---------- Text shown ----------

The Ridley–isms grab the attention, so much so that, as Covenant began, I wondered if somebody had spliced in sections of Blade Runner in error.

The film opens with the birth of Prometheus’ android, David, (Michael Fassbender), clad all in white, in a vast, elegant white room, while his creator, Peter Weyland, (Aussie Guy Pearce), belabours him with unsettling questions. Fassbinder’s android is super-quick to assimilate; asked for his name, he takes it from the Michelangelo statue nearby – “David” he answers. (What the statue is doing there and not in Florence is anybody’s guess.) When the conversation veers toward metaphysics, David seems to relish the unique certitude of his existence. “You seek your creator. I am looking at mine,” he tells Weyland. “You will die. I will not.” This is Ridley territory, philosophising that edges to the pretentious, but never quite falls on its face.

We then jump forward to 10 years after the events of Prometheus, to the colonization vessel Covenant making its way through space, carrying several thousand sleeping colonists and human embryos, headed to a supposedly life-sustaining planet with the name of a whole food store, Origae-6. When we first see the ship, its sole inhabitant is another android, Walter, played again by Fassbinder, sporting an American accent.

The crew, conveniently revived from hibernation by an accident involving a “neutrino burst”, to begin the drama with drama, intercepts a message from a seemingly habitable planet much nearer than the seven-years-of-cryosleep-away planet Origae-6.


The film belongs to that Irish actor with the German surname, Michael Fassbinder

This time the space travellers are not on a mission, but are settlers, many are couples. They hope to find a habitable planet and colonise it. They’ve just lost their captain, burnt to a crisp, and they’re crippled by mourning, uncertainty and fear. The angst is sky high.

The Covenant heads to the nearby planet against everybody’s better judgement, and they step out into a typical Ridley Scott television commercial, a Garden of Eden with shrub carpeted mountains and fields of wheat. One traveller notices there are no mammals or birds, everything is silent. Most sensible people would be spooked, realise  the place was jinxed, get back on the spaceship and head for the planet of their planned destination. Our intrepid group decide to do the dumb thing and plough on to full jeopardy.

---------- Records supplied ----------

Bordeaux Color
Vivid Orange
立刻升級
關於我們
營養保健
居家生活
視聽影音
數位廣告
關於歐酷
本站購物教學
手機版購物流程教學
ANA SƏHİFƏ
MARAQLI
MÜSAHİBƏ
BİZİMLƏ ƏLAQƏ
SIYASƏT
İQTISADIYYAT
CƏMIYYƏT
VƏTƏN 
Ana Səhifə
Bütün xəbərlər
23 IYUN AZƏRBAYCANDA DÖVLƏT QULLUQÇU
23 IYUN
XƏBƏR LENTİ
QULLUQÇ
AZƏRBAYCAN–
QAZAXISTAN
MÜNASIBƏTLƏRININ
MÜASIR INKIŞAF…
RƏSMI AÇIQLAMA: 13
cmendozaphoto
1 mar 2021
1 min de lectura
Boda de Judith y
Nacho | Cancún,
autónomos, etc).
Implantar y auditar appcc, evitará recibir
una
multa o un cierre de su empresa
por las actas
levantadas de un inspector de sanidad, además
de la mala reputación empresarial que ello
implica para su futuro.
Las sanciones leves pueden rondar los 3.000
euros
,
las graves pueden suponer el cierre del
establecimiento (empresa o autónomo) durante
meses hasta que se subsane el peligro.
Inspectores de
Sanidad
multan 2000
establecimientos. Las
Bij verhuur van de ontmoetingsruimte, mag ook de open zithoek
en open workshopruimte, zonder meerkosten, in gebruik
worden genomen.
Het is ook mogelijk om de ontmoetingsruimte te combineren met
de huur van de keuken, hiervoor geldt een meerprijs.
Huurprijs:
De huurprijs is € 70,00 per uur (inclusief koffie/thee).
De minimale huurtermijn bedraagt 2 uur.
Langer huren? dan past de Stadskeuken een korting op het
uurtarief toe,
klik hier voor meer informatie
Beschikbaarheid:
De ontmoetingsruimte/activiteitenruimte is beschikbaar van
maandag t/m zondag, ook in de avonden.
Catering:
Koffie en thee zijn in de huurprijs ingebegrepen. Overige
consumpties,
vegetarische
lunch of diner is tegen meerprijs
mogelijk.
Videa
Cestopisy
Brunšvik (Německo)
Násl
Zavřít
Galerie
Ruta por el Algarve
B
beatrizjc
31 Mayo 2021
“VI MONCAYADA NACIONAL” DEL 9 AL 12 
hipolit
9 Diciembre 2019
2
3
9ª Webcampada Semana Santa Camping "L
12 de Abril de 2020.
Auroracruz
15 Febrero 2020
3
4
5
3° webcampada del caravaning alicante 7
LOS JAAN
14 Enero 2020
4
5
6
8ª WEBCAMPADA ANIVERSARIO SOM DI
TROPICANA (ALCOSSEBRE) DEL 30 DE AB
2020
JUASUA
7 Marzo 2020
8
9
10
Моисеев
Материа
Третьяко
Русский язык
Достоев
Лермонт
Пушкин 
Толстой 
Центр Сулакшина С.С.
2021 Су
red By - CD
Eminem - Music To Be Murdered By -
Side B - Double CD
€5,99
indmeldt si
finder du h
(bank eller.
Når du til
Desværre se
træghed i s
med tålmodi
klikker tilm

----------

• To do:
**A.** Extract the passage of the review from "The Ridley–isms grab" to "on its face.".
**B.** Answer these questions using the review:
(i) Where does the android David get his name?
(ii) What is the name of the planet the Covenant was originally headed for?
(iii) What does one traveler notice is missing on the nearby planet?

• Solutions below:
**A.**
The Ridley–isms grab the attention, so much so that, as Covenant began, I wondered if somebody had spliced in sections of Blade Runner in error.

The film opens with the birth of Prometheus’ android, David, (Michael Fassbender), clad all in white, in a vast, elegant white room, while his creator, Peter Weyland, (Aussie Guy Pearce), belabours him with unsettling questions. Fassbinder’s android is super-quick to assimilate; asked for his name, he takes it from the Michelangelo statue nearby – “David” he answers. (What the statue is doing there and not in Florence is anybody’s guess.) When the conversation veers toward metaphysics, David seems to relish the unique certitude of his existence. “You seek your creator. I am looking at mine,” he tells Weyland. “You will die. I will not.” This is Ridley territory, philosophising that edges to the pretentious, but never quite falls on its face.

**B.**
(i) From the Michelangelo statue nearby.
(ii) Origae-6.
(iii) Mammals and birds. Everything is silent.